Ah, the power of Facebook. One day recently, I received a mysterious Friend request. It had no details, just a name—one I didn’t recognize. Or did I? Something about it was vaguely familiar. Soon afterward, another request came in. This one said, “Could you possibly be the Larry Garland I knew back in my college days in Tennessee?”
Yes, I did know that name! This was the Pete I remembered and had tried unsuccessfully to find more than a decade ago; but, in my recollection, I knew only his nickname. Without recalling his actual name, which he’d never used at school, I had been unable to locate him. I had searched for Pete when the Internet was in its infancy. That was before search engines had become the supped-up, all-in-one reference resources they are today; and software for networking utilities like Facebook, MySpace, LinkedIn and Plaxo was still a dream—if even that.
Soon, I would learn that Pete had legally changed his name to his preferred moniker “Peter” shortly after college, as part of his becoming the person he pictured himself being. But, wait. I’m getting ahead of the story.

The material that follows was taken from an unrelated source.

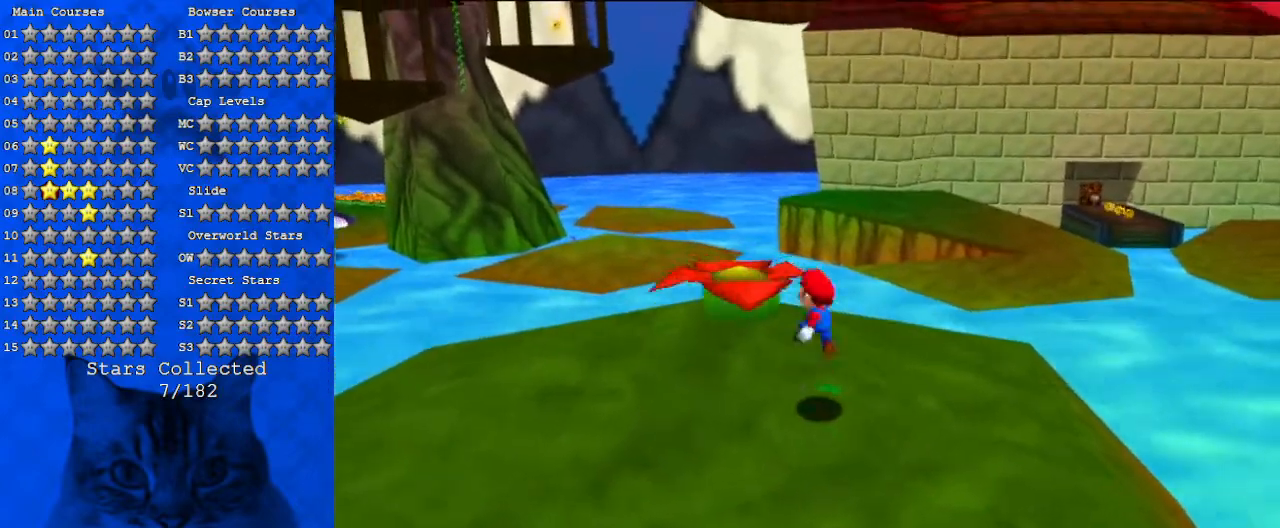
{"keys": ["shift", "up"], "events": [[67, "shift", "up"], [133, "shift", "down"]]}
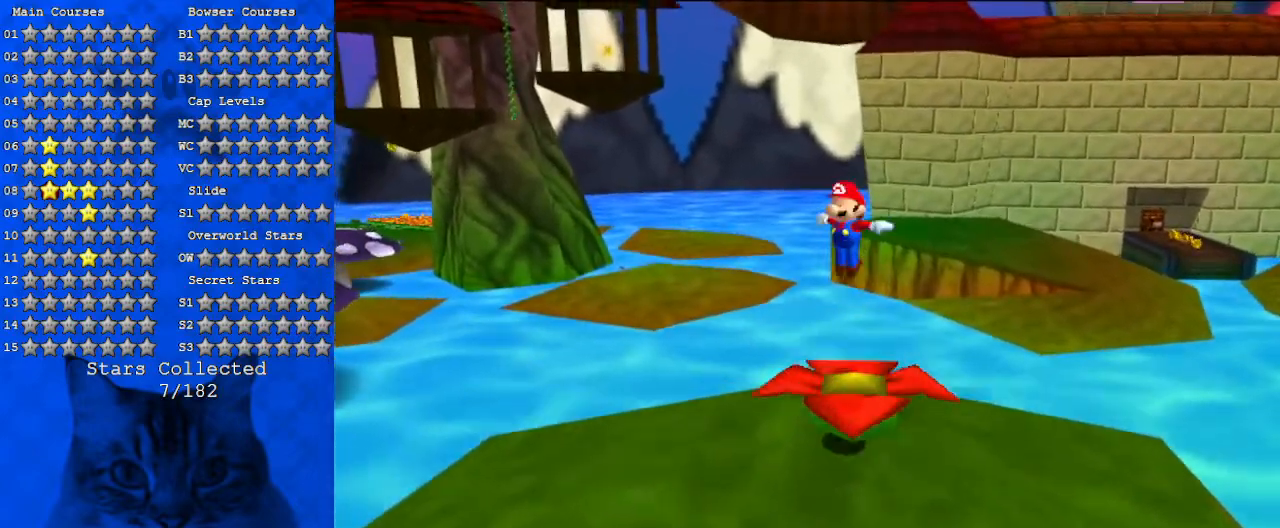
{"keys": ["a", "left", "shift", "up"], "events": [[33, "right", "down"], [133, "a", "down"], [267, "a", "up"], [267, "right", "up"], [367, "a", "down"], [433, "left", "down"]]}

I added Pete as a friend, and we “rebooted” our dialogue after a three-decade hiatus. Many memories of our time together as college friends have been reviewed now. And, we have started to fill in the gap of that missing time. For instance, we’ve discovered that we both chose to leave the South; he went west and I went north. Our conversation is just beginning, but already I’m remembering things I’d forgotten—or buried. And, I’m finding out things about myself that I never knew—like how I was perceived then and how I’m perceived now, by Pete and (through deduction) perhaps by others.
However, we find that much data is missing and needs to be restored—events in our lives that happened during that interim in which the dialog was frozen. Thirty years of loves found and lost; thirty years of adventures in our lives; thirty years of dreams created, and then realized, abandoned, or still pending—these are the topics that will require careful attention to detail and nuance as we key it all into that ethereal mainframe that holds our joint memories. This extended metaphor works best for what has been, but what of the future?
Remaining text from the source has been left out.